SELECTED PASSAGE →
+--
However, we note that in these models, the flux loss due to magnetic buoyancy is ignored (Sect. 6.3). The flux loss tries to keep the magnetic field around the equipartition value. In that case, the toroidal flux tube will not have much different field strength from one another and the delay times will not be very different. Hence, if the flux loss due to magnetic buoyancy is incorporated in these models then we do not expect much modulation in the cycle. Biswas et al. (2022) included flux loss due to magnetic buoyancy in the dynamo model with local \(\alpha \) prescription and they did not find noticeable modulation in the cycle due to field-dependent delay with respect to the case without delay.

7 MHD simulations for long-term cycle variabilities

In the MHD simulations one needs to solve the following continuity equation for the mass and the energy equation in addition to Eqs. (1) and (2).

$$\begin{aligned}{} & {} \frac{\partial \rho }{\partial t} + \varvec{\nabla }\cdot ( \rho \varvec{v}) = 0, \end{aligned}$$
$$\begin{aligned}{} & {} T \left[ \frac{\partial s}{\partial t} + (\varvec{ v} \cdot \varvec{\nabla }) s \right] = \frac{1}{\rho } \left[ \eta \mu _0 \varvec{J}^2 - \varvec{\nabla }\cdot (F_{\rm{rad}} + F_{\rm{SGS}}) - F_{\rm{cool}} \right] + 2 \nu \varvec{S}^2, \end{aligned}$$

where \(\rho \) is the density, \(\nu \) is the kinematic viscosity, \(F_{\rm{rad}}\) is the radiative diffusive flux and is given by \(- K \varvec{\nabla }T\), K being the heat conductivity, \(F_{\rm{SGS}}\) represents the additional subgrid scale (SGS) diffusion which is used to keep the simulation numerically stable (usually taken as \(-\chi _{\rm{SGS}} \rho T \varvec{\nabla }s^\prime \) with \(\chi _{\rm{SGS}}\) being the SGS diffusion coefficient and \(s^\prime \) is the fluctuations of entropy), and \(F_{\rm{cool}}\) is the radiative cooling near the surface. These equations are numerically solved using appropriate initial and boundary conditions to study the dynamo problem; see for example Käpylä et al. (2020) for the detailed profiles of all the model parameters and the boundary conditions.

Fig. 22
figure 22

Cycles from the global MHD convection simulations using EULAG-MHD code. Image reproduced with permission from Passos and Charbonneau (2014), copyright by ESO

In the last one decade, global MHD convection simulations have reached to a somewhat realistic level (not in terms of the Reynolds numbers but in terms of the level of turbulence and the realistic value of Rossby number). They produced some basic features of the large-scale flows and the magnetic field. We refer the readers to Sect. 6 of Charbonneau (2020) for a review on this subject. An advantage of these simulations is that all the nonlinear and stochastic effects are included by default in these simulations, in contrast to the mean-field models where these effects need to be included by hand. However, due to limited computation facilities, global convection simulations were rarely run for a longer time so that a long-term cycle modulations can be studied. Furthermore, being extremely complicated in nature, identifying the mechanisms of the long-term modulations are not trivial. Fan and Fang (2014), Karak et al. (2015a), Viviani et al. (2018) and Viviani et al. (2019) presented some simulations which were run for a somewhat longer duration. Here we discuss three important results for the cycle modulations gleaned from three different numerical codes. The first one is from Passos and Charbonneau (2014) who presented cycles from a simulation run of 1650 years in which 40 excellent cycles with average period of 40 years were seen (Fig. 22). This simulation ‘broadly’ reproduces some observed features of the solar magnetic cycle including the regular polarity reversal and dipole-dominated large-scale field. Interestingly a good amount of modulation in the cycle amplitude is naturally produced in this simulations. There is also a pattern for the Gnevyshev–Ohl rule (watch the peaks after \(t=800\) yr) and a hint for the Gleissberg modulation in these cycles. However, in this 1650 years of simulations no grand minimum or maximum is seen. With respect to the solar observations, there are some discrepancies as well which include an in-phase variation of the poloidal and toroidal components, magnetic activity confined to high latitudes, and the low degree of hemispheric coupling.
+--
EXTRACTED ENTRIES →
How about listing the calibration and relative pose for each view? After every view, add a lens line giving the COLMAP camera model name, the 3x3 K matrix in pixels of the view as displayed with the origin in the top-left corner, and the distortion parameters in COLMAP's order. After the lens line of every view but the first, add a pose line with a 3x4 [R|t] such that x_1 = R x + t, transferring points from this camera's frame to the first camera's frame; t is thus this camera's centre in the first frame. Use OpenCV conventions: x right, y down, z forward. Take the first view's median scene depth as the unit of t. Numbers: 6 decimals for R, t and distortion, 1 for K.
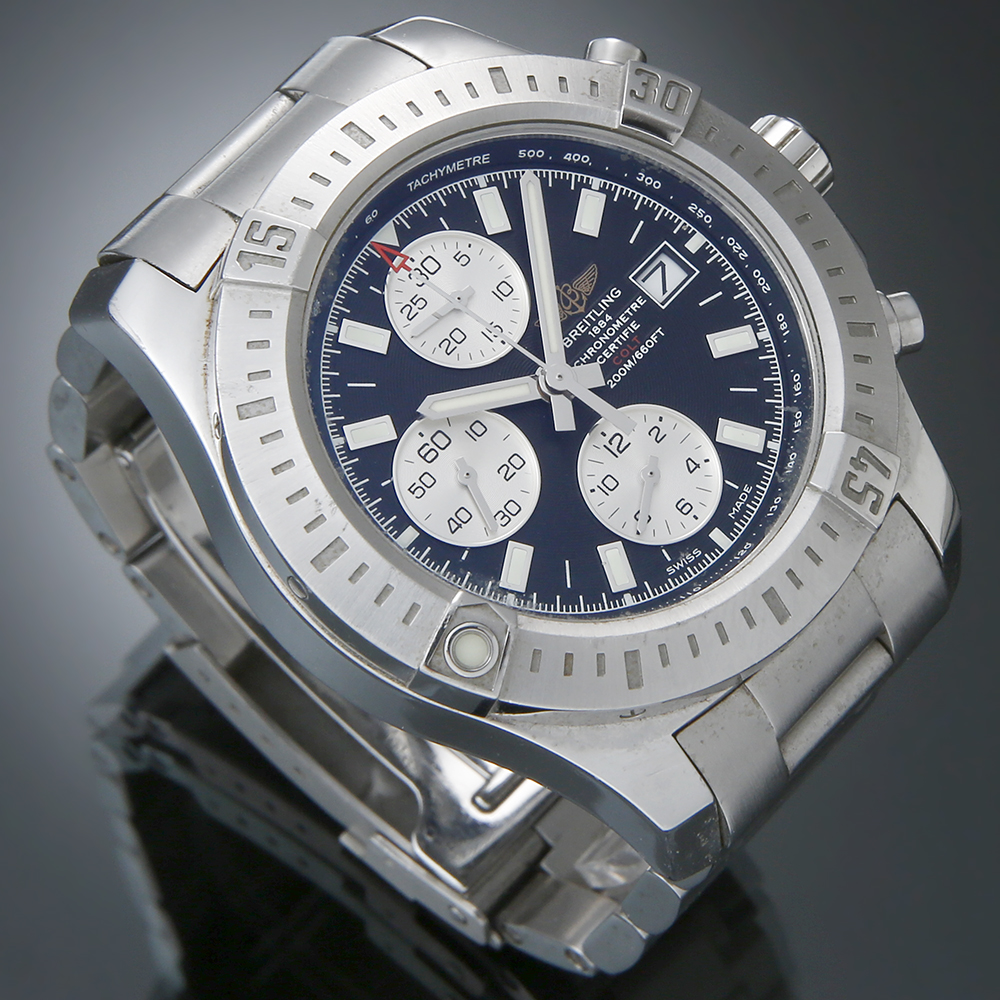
lens RADIAL K [[5128.4, 0, 496.4], [0, 5128.4, 502.0], [0, 0, 1]] dist [-1.006270, 0.000000]
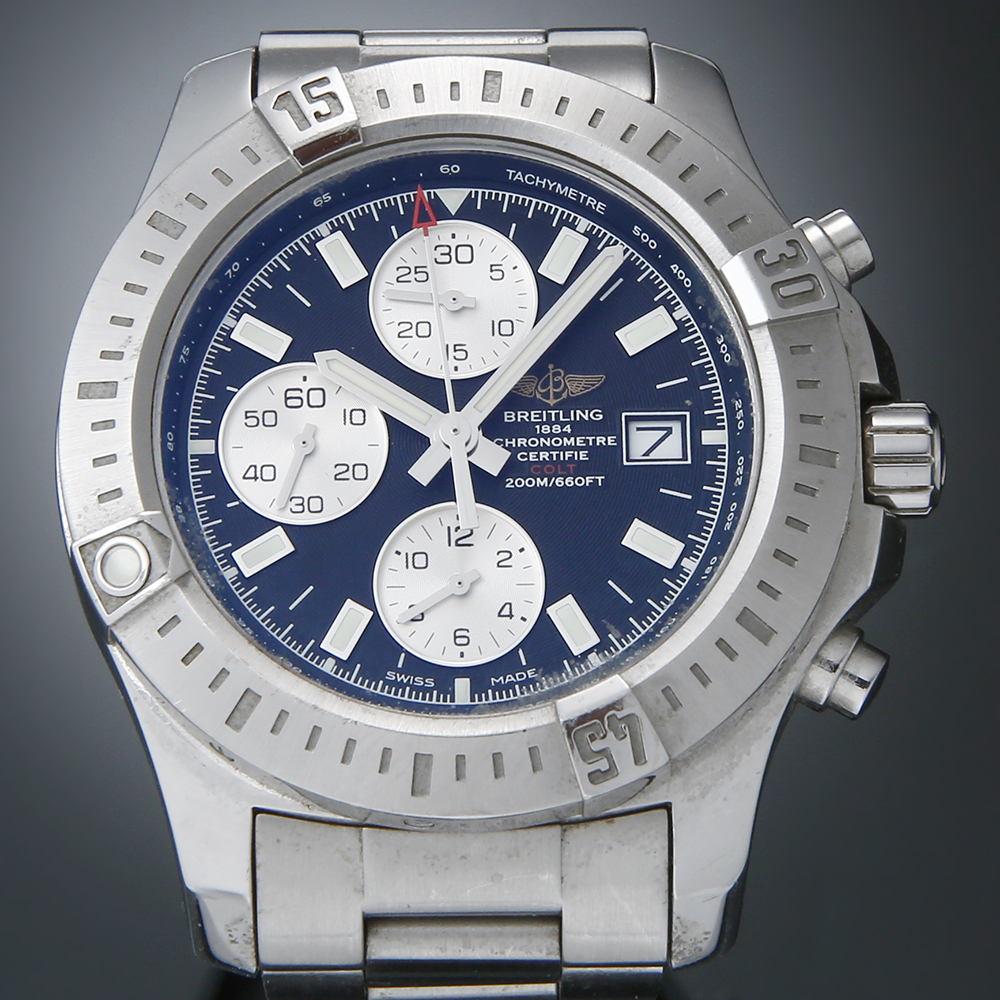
lens RADIAL K [[5128.4, 0, 511.8], [0, 5128.4, 494.0], [0, 0, 1]] dist [-1.006270, 0.000000]
pose [[0.663336, 0.636075, -0.394200, 0.369297], [-0.651176, 0.750201, 0.114754, -0.122562], [0.368721, 0.180573, 0.911832, 0.205376]]
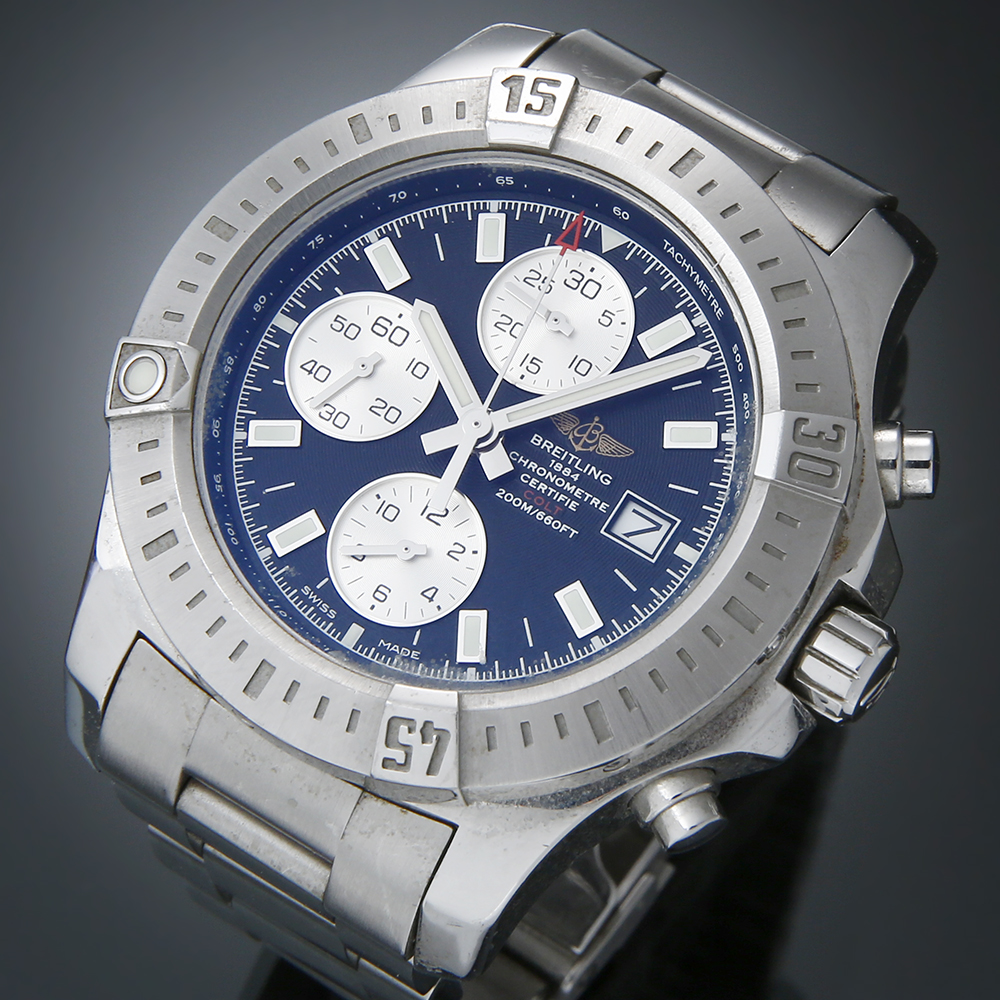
lens RADIAL K [[5128.4, 0, 510.5], [0, 5128.4, 564.7], [0, 0, 1]] dist [-1.006270, 0.000000]
pose [[0.120775, 0.863446, -0.489770, 0.490453], [-0.872312, 0.327801, 0.362793, -0.358592], [0.473799, 0.383416, 0.792784, 0.270660]]
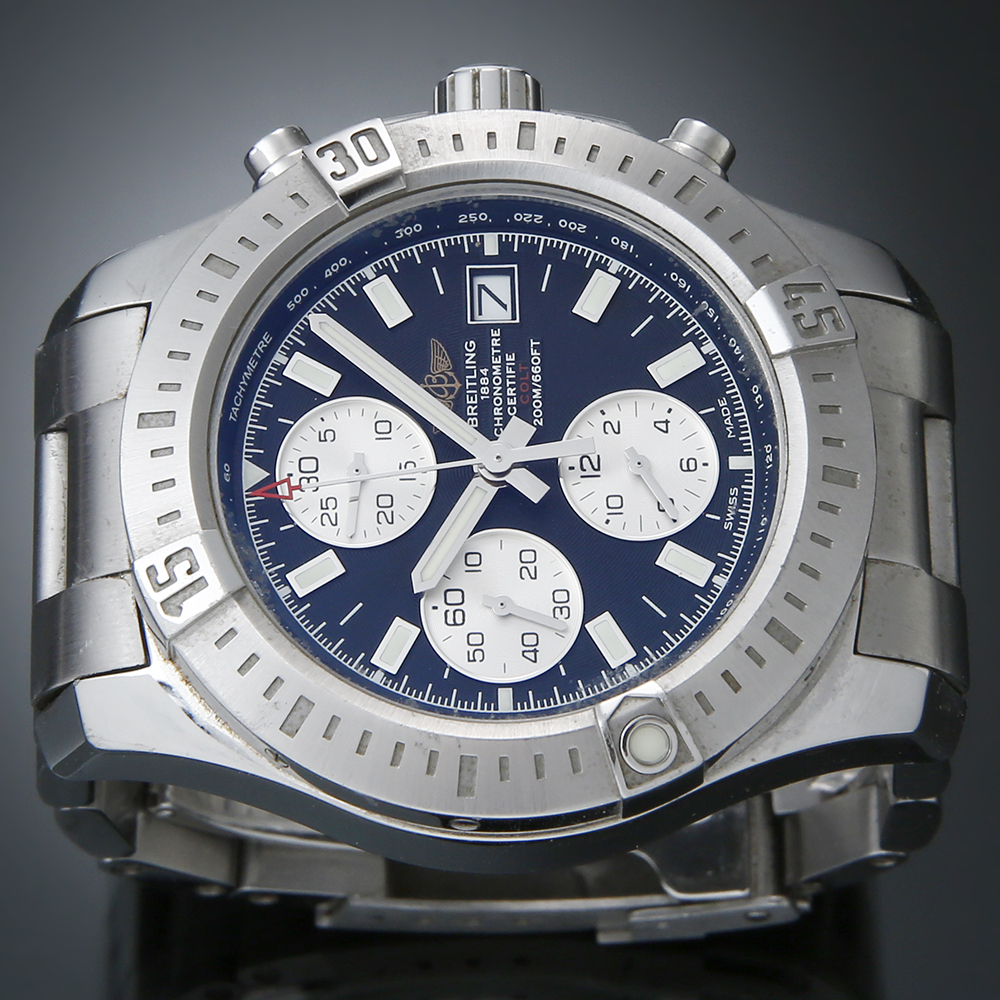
+--
WORK INSTRUCTION A →
Rewrite the part of the passage on solar dynamo models that opens with the words "7 MHD simulations" and closes with "(1) and (2).", swapping "continuity equation" for "mass conservation equation".
WORK INSTRUCTION B →
In the passage on solar dynamo models, how many cycles did the Passos and Charbonneau (2014) simulation show, and what was their average period?

RESULT A →
7 MHD simulations for long-term cycle variabilities

In the MHD simulations one needs to solve the following mass conservation equation for the mass and the energy equation in addition to Eqs. (1) and (2).

RESULT B →
It showed 40 cycles, with an average period of 40 years.